• [Potongan Teks]
'''

Aliran ini mengatakan
bahwa pembicaraan tentang sifat harus didasarkan atas pengakuan bahwa Tuhan
mempunyai sifat-sifat-Nya sejak zaman azaly, tanpa pemisahan antara sifat-sifat
zat, seperti qadrat dan sifat-sifat yang berhubungan dengan Af’al seperti
menciptakan, menghidupkan dan lain-lain. Sifat-sifat tersebut menurut golongan
maturidiyah tidak boleh diperbincangkan apakah hakikat zat atau bukan.
Sementara itu Kaum Maturidiyah golongan
bukhara, karena juga mempertahankan kekuasaan mutlak Tuhan, berpendapat
bahwa Tuhan mempunyai sifa-sifat. Persoalan banyak yang kekal, mereka
selesaikan dengan mengatakan bahwa sifat-sifat Tuhan kekal melalui kekekalan
sifat-sifat itu sendiri, juga dengan mengatakan bahwa Tuhan bersama-sama
sifat-Nya kekal.

'''

• [Bahan yang Disediakan]
'''

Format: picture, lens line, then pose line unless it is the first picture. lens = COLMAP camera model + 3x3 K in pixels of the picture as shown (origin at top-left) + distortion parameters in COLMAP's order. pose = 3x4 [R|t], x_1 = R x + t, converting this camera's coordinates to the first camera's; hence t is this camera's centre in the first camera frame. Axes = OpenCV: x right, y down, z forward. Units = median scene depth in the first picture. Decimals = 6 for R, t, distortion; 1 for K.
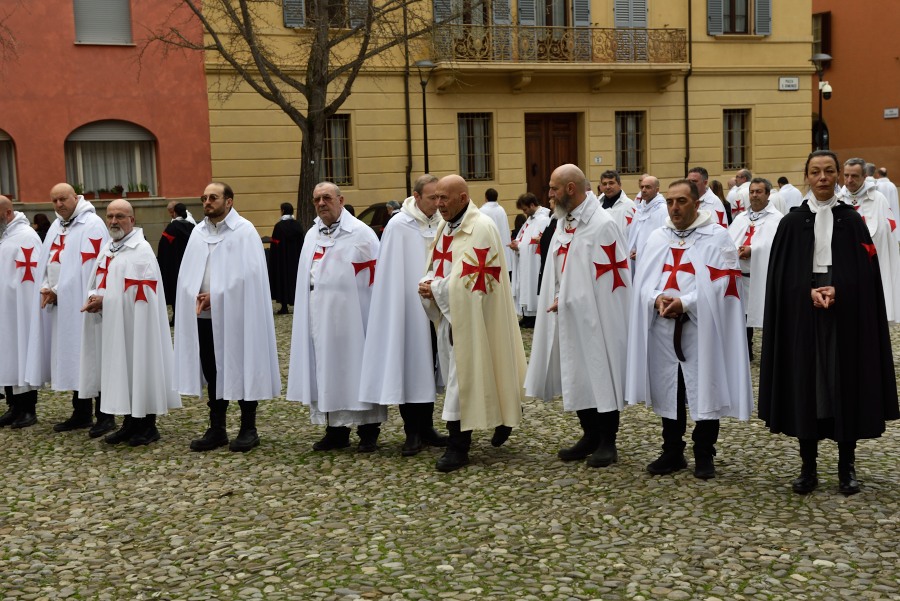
lens RADIAL K [[1327.1, 0, 450.0], [0, 1327.1, 300.5], [0, 0, 1]] dist [0.015426, 0.047710]
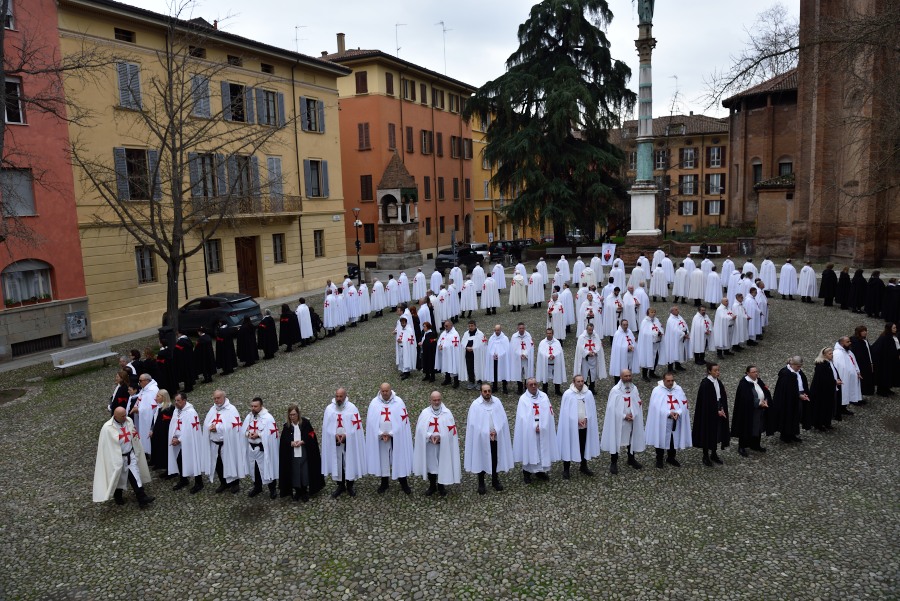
lens RADIAL K [[613.7, 0, 450.0], [0, 613.7, 300.5], [0, 0, 1]] dist [-0.025595, -0.002967]
pose [[0.795895, -0.088943, 0.598866, -0.255427], [0.058055, 0.995804, 0.070741, -0.092915], [-0.602645, -0.021535, 0.797718, 0.042072]]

'''

• [Uraian Tugas] Tuliskan ulang tanpa perubahan bagian teks tentang sifat-sifat Tuhan di atas, antara "Aliran ini mengatakan" dan "zat atau bukan.", termasuk keduanya.

• [Jawaban Tertulis]
Aliran ini mengatakan
bahwa pembicaraan tentang sifat harus didasarkan atas pengakuan bahwa Tuhan
mempunyai sifat-sifat-Nya sejak zaman azaly, tanpa pemisahan antara sifat-sifat
zat, seperti qadrat dan sifat-sifat yang berhubungan dengan Af’al seperti
menciptakan, menghidupkan dan lain-lain. Sifat-sifat tersebut menurut golongan
maturidiyah tidak boleh diperbincangkan apakah hakikat zat atau bukan.